- **課題の内容**:
a. テレビ視聴についての文章によれば、動画サービスを一回見始めたときに最も長い滞在時間で視聴されているデバイスは何ですか。
b. テレビ視聴についての文章を、最後の文の次から書き継いでください。

━━━ 抜粋本文

一周してテレビ2.0:テレビのリーチを維持拡大するために

2018/05/09

『情報メディア白書2018』発刊を記念した連載企画、第5回となる今回でフィナーレとなります。

スマホの可能性がフィーチャーされたこの10年を締めくくるに当たり、私たちはスマホの限界(できること/できないことの区分)についても認識しておく必要があると考えます。

「何でもスマホで」に陥らない複眼的な視野を持ってユーザーの情報環境を捉えていくこと。その視点から、メディアとしての歴史や社会的価値も加味した「テレビというシステム」の持つポテンシャルに迫ります。

一周してテレビ2.0

多くの動画サービスがスマートフォンを主戦場として競争を激化させていますが、一方でネットに結線されているテレビが増えてきたこともあり、家庭の茶の間にある大きなテレビスクリーンで動画を見ている人が増えてきています。

このようなメディア環境の変化を踏まえ、『情報メディア白書2017』の巻頭特集で、「一周してテレビ」という見方を提唱しました。スマホやタブレットなどが普及したこのタイミングだからこそ、一周してテレビスクリーンの重要性に着目しようという提案です。『情報メディア白書2018』では、さらにユーザーファースト視点を突き詰めた「一周してテレビ2.0」を寄稿しています。

「テレビでも動画を見るようになってるよね」というのは周知の事実。にもかかわらず、「動画=スマホで見るもの」という誤解がまかり通っている。「動画をどんなデバイス・環境で見ているか」について、イメージと実際がずれたまま議論が進んでいるのではないかと感じます。

なぜ「動画をテレビで見る」傾向が強まっているのか。それは、スマホはコミュニケーションのための道具で、エンターテインメント目的の利用はそれほど多くなく、滞在時間も短いという特性を持っているからに他なりません。

このあたりは、『情報メディア白書2018』の巻頭特集や「ログデータが明らかにする性年代別アプリの利用実態」でもログデータを基につまびらかにしています。

Hulu、YouTube、AbemaTV、Netflixなどの動画サービスはスマホで見ている人も多いのですが、実は、一回見始めたとき最も長い滞在時間で視聴されているのはテレビであるのがポイントです。

これはテレビの視聴環境が優れているからで、エンターテインメントコンテンツを見るときはテレビを介して、という傾向は今後ますます強まるでしょう。テレビスクリーンが、テレビ放送だけでなくオンライン動画などを含めた主戦場となるということ。テレビビジネスの変革が始まりつつある今、警鐘を鳴らす意味も込めて、「一周してテレビ」という説を提唱しているのです。

ネットテレビの「○○万人が見た」が本当に意味していること:視聴数と視聴率は何が違うのか

元SMAPの3人が出演したAbemaTV「72時間ホンネテレビ」(2017年11月2~5日)が「累計7400万視聴数」と発表されて広く話題になりました。この数字は大変にインパクトのあるスコアだったこともあり拡散された一方で、少々誤解されて受け止められたケースも散見されます。

━━━━━━
━━━ データ項目

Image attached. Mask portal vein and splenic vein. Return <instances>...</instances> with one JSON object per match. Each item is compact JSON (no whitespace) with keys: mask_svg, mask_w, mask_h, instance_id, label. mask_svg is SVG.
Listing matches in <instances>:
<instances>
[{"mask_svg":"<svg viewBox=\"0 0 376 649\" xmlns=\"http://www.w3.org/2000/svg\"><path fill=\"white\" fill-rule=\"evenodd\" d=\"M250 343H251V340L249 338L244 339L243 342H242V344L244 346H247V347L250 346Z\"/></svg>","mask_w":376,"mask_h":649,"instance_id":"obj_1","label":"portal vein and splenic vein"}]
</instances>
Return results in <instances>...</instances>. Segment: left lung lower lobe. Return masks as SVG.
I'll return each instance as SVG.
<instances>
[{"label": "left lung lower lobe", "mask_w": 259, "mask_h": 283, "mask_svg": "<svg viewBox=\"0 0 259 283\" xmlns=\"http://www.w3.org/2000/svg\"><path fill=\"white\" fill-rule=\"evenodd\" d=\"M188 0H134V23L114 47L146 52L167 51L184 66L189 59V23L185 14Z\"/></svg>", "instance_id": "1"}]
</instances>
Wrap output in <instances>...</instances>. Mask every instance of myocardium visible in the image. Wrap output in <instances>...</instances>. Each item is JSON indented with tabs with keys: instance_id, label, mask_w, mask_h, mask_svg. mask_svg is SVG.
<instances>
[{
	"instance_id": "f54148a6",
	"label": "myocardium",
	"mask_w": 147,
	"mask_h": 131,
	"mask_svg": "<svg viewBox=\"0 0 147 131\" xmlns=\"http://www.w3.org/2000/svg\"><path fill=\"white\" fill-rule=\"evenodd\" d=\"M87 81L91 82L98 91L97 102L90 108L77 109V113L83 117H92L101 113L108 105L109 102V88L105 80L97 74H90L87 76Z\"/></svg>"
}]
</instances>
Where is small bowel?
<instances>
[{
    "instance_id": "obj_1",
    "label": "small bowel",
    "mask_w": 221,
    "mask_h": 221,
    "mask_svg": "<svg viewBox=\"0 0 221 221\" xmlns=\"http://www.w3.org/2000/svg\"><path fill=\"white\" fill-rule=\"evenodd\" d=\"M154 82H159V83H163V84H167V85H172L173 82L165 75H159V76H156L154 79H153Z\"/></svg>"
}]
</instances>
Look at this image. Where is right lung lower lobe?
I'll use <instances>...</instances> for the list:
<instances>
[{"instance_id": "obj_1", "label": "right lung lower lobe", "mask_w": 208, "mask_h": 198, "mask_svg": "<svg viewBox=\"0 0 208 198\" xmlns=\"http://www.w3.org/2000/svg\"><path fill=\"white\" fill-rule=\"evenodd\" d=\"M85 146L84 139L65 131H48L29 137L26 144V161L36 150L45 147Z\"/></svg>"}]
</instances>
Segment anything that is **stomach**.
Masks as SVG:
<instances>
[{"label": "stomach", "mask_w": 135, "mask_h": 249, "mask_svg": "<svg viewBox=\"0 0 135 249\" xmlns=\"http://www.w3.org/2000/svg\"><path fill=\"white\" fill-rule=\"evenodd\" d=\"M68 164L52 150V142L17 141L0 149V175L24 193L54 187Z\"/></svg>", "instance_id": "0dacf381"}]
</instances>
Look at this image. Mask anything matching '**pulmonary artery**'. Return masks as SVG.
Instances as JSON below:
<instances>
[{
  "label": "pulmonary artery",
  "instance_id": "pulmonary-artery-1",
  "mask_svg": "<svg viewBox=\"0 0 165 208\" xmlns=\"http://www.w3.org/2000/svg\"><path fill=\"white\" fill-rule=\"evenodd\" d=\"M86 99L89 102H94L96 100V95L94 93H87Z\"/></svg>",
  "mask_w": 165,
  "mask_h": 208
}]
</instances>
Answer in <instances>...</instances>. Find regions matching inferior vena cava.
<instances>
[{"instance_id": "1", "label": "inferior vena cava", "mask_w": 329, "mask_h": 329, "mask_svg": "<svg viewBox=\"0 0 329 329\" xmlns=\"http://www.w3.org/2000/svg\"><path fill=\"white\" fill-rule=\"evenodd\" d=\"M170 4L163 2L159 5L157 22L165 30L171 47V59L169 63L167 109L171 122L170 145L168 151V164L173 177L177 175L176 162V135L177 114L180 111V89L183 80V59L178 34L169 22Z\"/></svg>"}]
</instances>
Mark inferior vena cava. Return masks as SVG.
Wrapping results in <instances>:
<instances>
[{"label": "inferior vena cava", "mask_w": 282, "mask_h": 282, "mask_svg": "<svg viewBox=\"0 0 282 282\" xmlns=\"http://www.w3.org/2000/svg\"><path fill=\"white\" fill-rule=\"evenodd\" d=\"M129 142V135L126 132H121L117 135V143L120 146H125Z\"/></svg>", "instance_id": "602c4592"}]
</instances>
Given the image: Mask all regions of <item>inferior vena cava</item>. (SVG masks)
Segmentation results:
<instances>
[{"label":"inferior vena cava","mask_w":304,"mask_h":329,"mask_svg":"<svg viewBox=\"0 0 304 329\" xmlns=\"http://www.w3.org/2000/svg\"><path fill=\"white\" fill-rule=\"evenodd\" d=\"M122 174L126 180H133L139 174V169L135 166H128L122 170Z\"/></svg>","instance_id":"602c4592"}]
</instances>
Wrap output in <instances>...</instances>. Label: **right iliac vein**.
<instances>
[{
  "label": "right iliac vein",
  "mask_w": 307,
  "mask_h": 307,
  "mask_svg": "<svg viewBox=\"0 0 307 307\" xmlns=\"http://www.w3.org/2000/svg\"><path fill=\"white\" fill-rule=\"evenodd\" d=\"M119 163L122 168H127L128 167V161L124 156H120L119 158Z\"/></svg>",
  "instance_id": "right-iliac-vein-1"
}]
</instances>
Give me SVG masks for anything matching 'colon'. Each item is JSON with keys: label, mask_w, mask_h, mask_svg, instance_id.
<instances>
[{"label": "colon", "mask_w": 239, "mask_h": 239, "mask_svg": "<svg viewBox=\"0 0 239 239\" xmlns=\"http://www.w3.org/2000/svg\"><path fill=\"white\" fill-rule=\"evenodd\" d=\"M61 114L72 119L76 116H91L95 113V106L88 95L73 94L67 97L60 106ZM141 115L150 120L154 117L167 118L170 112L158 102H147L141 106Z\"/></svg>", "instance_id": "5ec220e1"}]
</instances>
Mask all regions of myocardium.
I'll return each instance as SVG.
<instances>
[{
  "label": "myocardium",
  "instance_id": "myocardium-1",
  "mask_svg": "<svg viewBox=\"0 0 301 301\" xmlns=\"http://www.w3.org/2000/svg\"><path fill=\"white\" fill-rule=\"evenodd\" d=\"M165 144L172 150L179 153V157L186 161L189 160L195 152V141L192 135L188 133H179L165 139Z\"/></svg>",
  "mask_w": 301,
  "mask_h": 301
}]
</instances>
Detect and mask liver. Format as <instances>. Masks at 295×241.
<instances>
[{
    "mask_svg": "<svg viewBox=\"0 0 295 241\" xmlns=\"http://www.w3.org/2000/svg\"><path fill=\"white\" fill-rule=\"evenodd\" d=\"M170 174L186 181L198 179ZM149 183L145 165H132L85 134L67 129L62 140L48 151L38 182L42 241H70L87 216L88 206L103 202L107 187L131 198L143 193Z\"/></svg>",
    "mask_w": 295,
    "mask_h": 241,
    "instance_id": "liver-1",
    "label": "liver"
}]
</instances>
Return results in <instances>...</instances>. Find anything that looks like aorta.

━━━━━━

- **課題の解答**:
a. テレビです。

b.
例えば、極端な事例でいえば「7400万を1億人で割って、74%の視聴率だ」といった言説もありました。しかし視聴数の7400万は視聴者数の7400万人とは全くの別物です。1億人で割った数値は「視聴率」にはなり得ませんし、何を意味するものでもありません。その他、この数値を正しく理解しているとは言い難い感想やオピニオンが見られたことが気にかかっています。

話を進めていくに当たって、まず私たちは視聴率のことを正しく理解しなければなりません。日々、誰もが「ドラマAは視聴率15%を記録」「ワールドカップ日本戦は視聴率30%を超えた」などのニュースに触れる一方で、この指標がそこまで正しく理解されているわけではない面もあるように感じます。

端的に言えば、テレビの視聴率というのは図1のように「面積」を意味するものです。

関東PM世帯視聴率(900ss)1時間番組の場合
図1 視聴率は「面積」で理解すると分かりやすい

例えば、関東の場合。ピープルメーターが設置されている世帯数は現在900とされています。ある番組について、90世帯が最後まで見ていて、残りの810世帯が一切見ていなかったとすると、視聴率は10%となります。

では180世帯が番組の前半まで見ていて、後半パッタリと全員が見るのをやめたとすると…? 実はこれも10%。なぜならば、図示したように面積としては同じだからです。

多くの人が見る時間帯、逆に見なくなる時間帯、それぞれがひとつの番組の時間内に存在しますが、それらをならして考えるということ。これがテレビ視聴率の大原則なんです。

その一方で、ネットテレビにおける指標は、大半の場合において「セッション」です。セッションは対象となる番組にどれだけアクセスがあったかを示すスコアであり、視聴率とは異なる指標です。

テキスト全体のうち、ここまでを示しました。